### [Teks Bacaan]

-*-

Yayasan Cahaya Guru mencatat, terdapat 136 kasus kekerasan di lingkungan pendidikan sepanjang 1 Januari hingga 10 Desember 2023. Data tersebut dihimpun dari pemberitaan media massa. Total pelaku mencapai 134 orang. Sementara, korban berjumlah 339 orang di mana 19 di antaranya meninggal dunia.[5] Diprakirakan, kasus yang terjadi jauh lebih banyak, layaknya fenomena gunung es.
Tingginya angka kekerasan di sekolah menunjukkan masih adanya belenggu yang tidak memerdekakan siswa. Padahal, Ki Hadjar Dewantara (KHD) menekankan pentingnya pendidikan merdeka yang memberikan kesempatan setiap individu untuk berkembang sesuai dengan kodratnya. Pendidikan juga seyogyanya membebaskan pikiran dan membentuk karakter yang bermoral. Tujuan tersebut tidak dapat terwujud jika kekerasan masih masif di lingkungan sekolah.Â
Dalam kebanyakan kasus, anak-anak yang mendapat kekerasan lebih menderita secara mental dan mengalami penurunan fungsi otak di bagian tertentu. Anak yang mendapat kekerasan lebih mungkin melakukan tindakan negatif, seperti tingkat agresi yang tinggi, merokok, konsumsi alkohol berlebihan, penyalahgunaan obat-obatan terlarang, putus sekolah, dan terlibat hubungan seksual berisiko tinggi.[6] Oleh sebab itu, dibutuhkan upaya-upaya untuk menanggulangi kekerasan di lingkungan pendidikan.

-*-

### [Tugas Tertulis]
a: Sebutkan semua tindakan negatif yang menurut teks bacaan tentang kekerasan di lingkungan pendidikan lebih mungkin dilakukan oleh anak yang mendapat kekerasan.
b: Lanjutkan teks bacaan tentang kekerasan di lingkungan pendidikan dari kalimat terakhirnya.

### [Data]
-*-

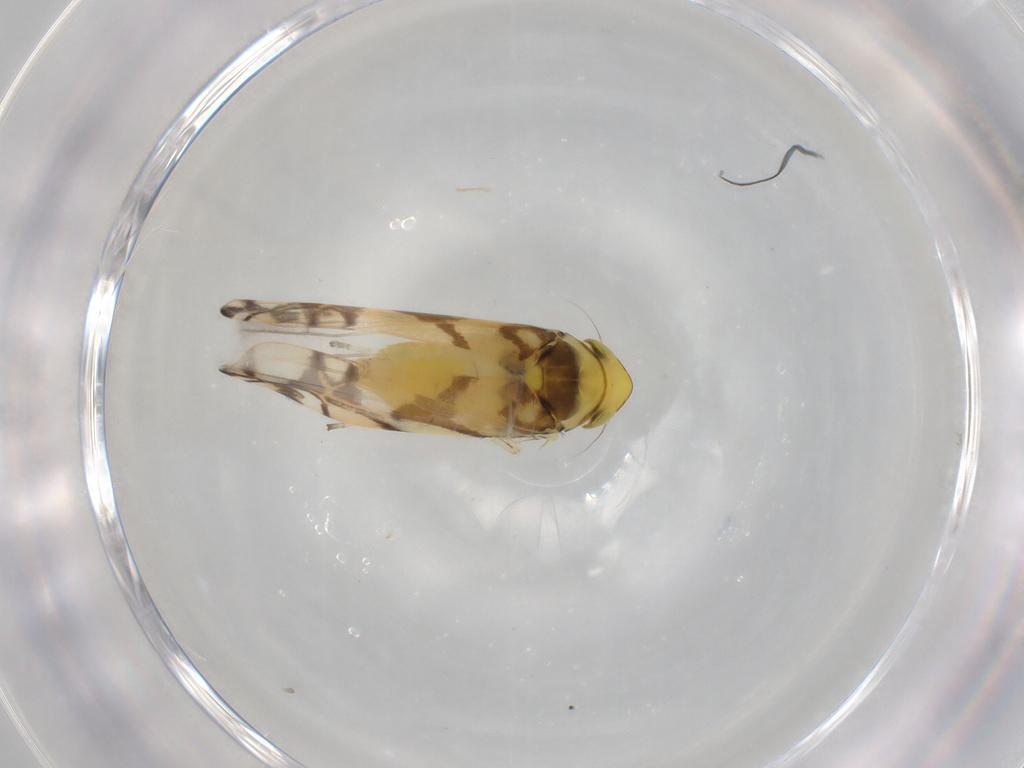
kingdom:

-*-

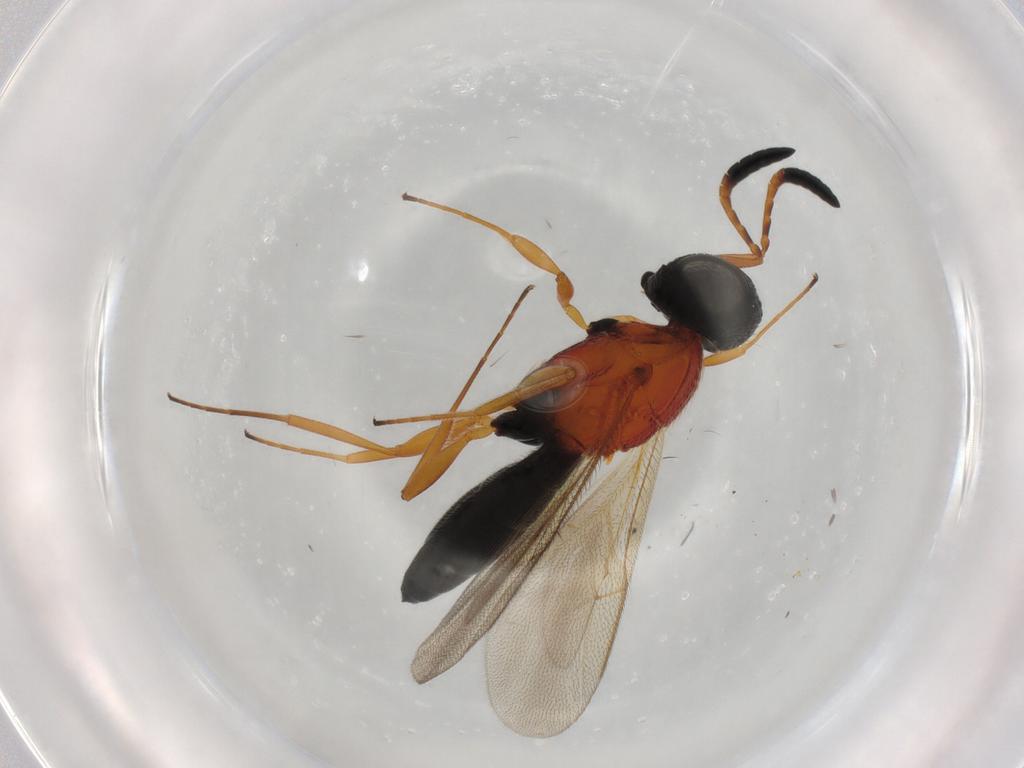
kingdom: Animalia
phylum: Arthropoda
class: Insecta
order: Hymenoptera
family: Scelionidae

-*-

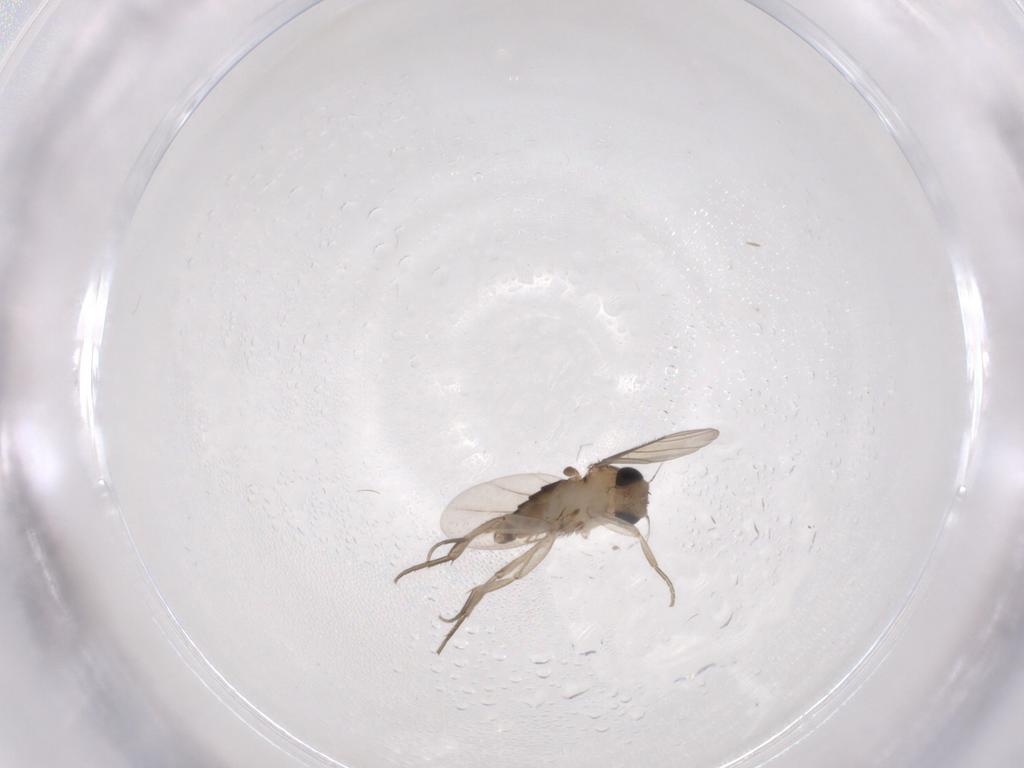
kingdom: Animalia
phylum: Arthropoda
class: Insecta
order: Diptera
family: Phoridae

-*-

### [Jawaban Tiap Tugas]
a:
- Tingkat agresi yang tinggi
- Merokok
- Konsumsi alkohol berlebihan
- Penyalahgunaan obat-obatan terlarang
- Putus sekolah
- Terlibat hubungan seksual berisiko tinggi

b:
Filosofi pendidikan KHD memberikan basis yang kuat untuk menangani permasalahan tersebut. Setidaknya, ada 5 gagasan KHD yang dapat menekan kekerasan dalam dunia pendidikan yakni sistem among, nilai budaya luhur, kodrat alam, kodrat zaman, dan budi pekerti. Sistem among menekankan hubungan yang harmonis antara guru atau pamong dengan siswa atau peserta didik. Sistem among fokus pada membangun lingkungan belajar yang aman dan nyaman bagi peserta didik. Implementasi sistem among pada konteks kekerasan di sekolah dapat dilakukan di antaranya lewat pelatihan dan pembinaan dalam mengenal, mencegah, dan menanggulangi kekerasan. Selain itu, pihak sekolah diharapkan menyediakan layanan konseling untuk mengatasi masalah emosional siswa yang berpotensi memicu perilaku kekerasan.